A simple VLA export schema:
def export_episode(grail_motion):
return {
"observation": {
"rgb": render_egocentric(grail_motion),
"proprio": grail_motion["robot_state"],
"language": "pick up the object and place it on the table",
},
"action": {
"base": grail_motion["base_velocity"],
"joints": grail_motion["g1_joint_targets"],
"hands": grail_motion["hand_dof_pos"],
},
"metadata": {
"object_usd": grail_motion["object_asset"],
"source": "GRAIL",
"sim_fps": 25,
},
}
If you are building a LeRobot-style pipeline, keep the same discipline: standardize the episode format, log RGB/proprio/action cleanly, and validate sim-to-real behavior before running the real robot.
Inference on Unitree G1
In the paper deployment, the real robot streams head-camera RGB and proprioceptive input to a desktop with an NVIDIA RTX 5090. The desktop runs inference and streams actions back to the G1. The camera is a Luxonis OAK-D W, and inference runs at 10 Hz.
The runtime loop looks like this:
OAK-D W RGB frame
|
v
Visual policy / VLA
|
v
Latent token or action chunk
|
v
SONIC controller / low-level action decoder
|
v
Unitree G1 joints + hands
|
v
New proprioception and camera frame
Deployment checklist:
| Item | Why it matters |
|---|---|
| Camera extrinsics | Wrong camera pose shifts reaching behavior |
| Joint limits | Synthetic actions may exceed real hardware limits |
| Latency | 10 Hz control needs buffering and watchdogs |
| Hand calibration | Real G1 hand contact differs from simulation |
| Emergency stop | Whole-body manipulation can cause falls and collisions |
| Domain randomization | Randomize lighting, texture, object pose, and camera noise |
A common beginner mistake is deploying too early.
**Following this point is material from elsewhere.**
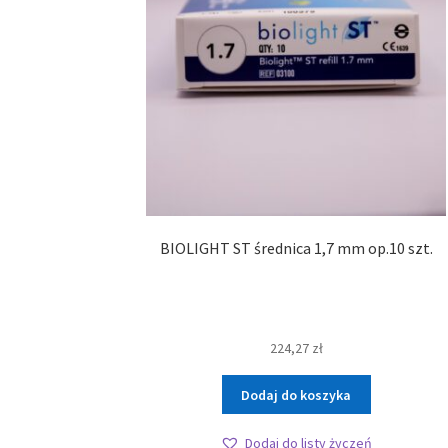
BIOLIGHT ST średnica 1,7 mm op.10 szt.
224,27
zł
Dodaj do koszyka
Dodaj do listy życzeń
Validate each layer first: visualize the trajectory, replay it in Isaac Lab, test the tracker headless, test the visual policy in simulation, run shadow mode on the G1, and only then allow the robot to apply real force.
Results and what they mean
| Experiment | Main result |
|---|---|
| HOI generation on 20 objects | GRAIL reaches 88.9% tracking SR, higher than HOIDiff, CHOIS, and DAViD |
| Task-general tracking | Full model reaches 81.4% SR, above HDMI at 48.5% and ResMimic at 49.2% |
| Real-world pick-up | 84% average on seen objects, 80% on unseen objects |
| Real-world stair climbing | 90% success |
| Dataset scale | More than 20,000 sequences, 1,000 object assets, and 1,000 terrain configurations |
The important takeaway is not only the success rate. GRAIL shows that synthetic data can become useful for humanoid manipulation when it is geometrically controlled. Video priors provide motion realism, known 3D scenes provide metric grounding, and physics simulation filters the data into robot-executable trajectories.
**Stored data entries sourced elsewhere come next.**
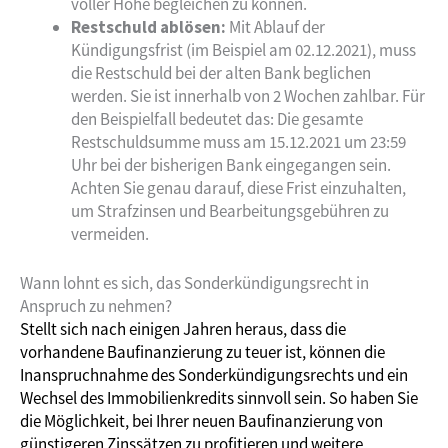
voller Höhe begleichen zu können.
Restschuld ablösen:
Mit Ablauf der
Kündigungsfrist (im Beispiel am 02.12.2021), muss
die Restschuld bei der alten Bank beglichen
werden. Sie ist innerhalb von 2 Wochen zahlbar. Für
den Beispielfall bedeutet das: Die gesamte
Restschuldsumme muss am 15.12.2021 um 23:59
Uhr bei der bisherigen Bank eingegangen sein.
Achten Sie genau darauf, diese Frist einzuhalten,
um Strafzinsen und Bearbeitungsgebühren zu
vermeiden.
Wann lohnt es sich, das Sonderkündigungsrecht in
Anspruch zu nehmen?
Stellt sich nach einigen Jahren heraus, dass die
vorhandene Baufinanzierung zu teuer ist, können die
Inanspruchnahme des Sonderkündigungsrechts und ein
Wechsel des Immobilienkredits sinnvoll sein. So haben Sie
die Möglichkeit, bei Ihrer neuen Baufinanzierung von
günstigeren Zinssätzen zu profitieren und weitere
GRAIL still has limitations. It needs 3D assets, simulator-ready scenes, and a video foundation model that follows the intended interaction. Reconstruction can degrade under heavy occlusion, fast motion, inconsistent object appearance, or FoundationPose tracking failure. The filtering stage discards some sequences. Task-general trackers also still need training or fine-tuning when the motion family changes substantially.
Where to start
If you want to try this on a workstation:
- Install the Docker image and run the
cordless_drillquick start. - Inspect
recon_result.mp4andrecon_comparison.mp4. - Retarget one small motion to G1.
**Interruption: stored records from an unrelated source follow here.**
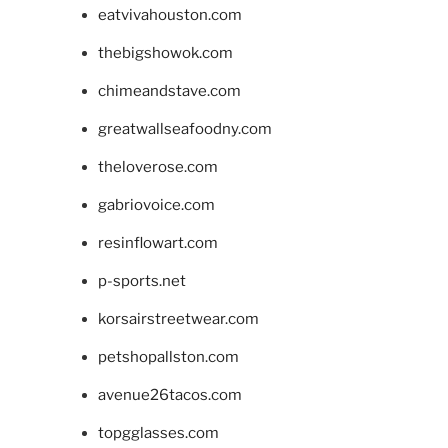
eatvivahouston.com
thebigshowok.com
chimeandstave.com
greatwallseafoodny.com
theloverose.com
gabriovoice.com
resinflowart.com
p-sports.net
korsairstreetwear.com
petshopallston.com
avenue26tacos.com
topgglasses.com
- Run the SONIC smoke test with
num_envs=4. - Export the motion into your policy episode format.
- Deploy on real hardware only after stable simulation replay.
GRAIL is a strong fit when you need more humanoid manipulation data than you can reasonably collect with teleoperation. For Unitree G1, the recipe is clear: use 3D assets to define the scene, video priors to generate behavior, 4D reconstruction to recover trajectories, SONIC to turn trajectories into control, and VLA fine-tuning to map perception to action.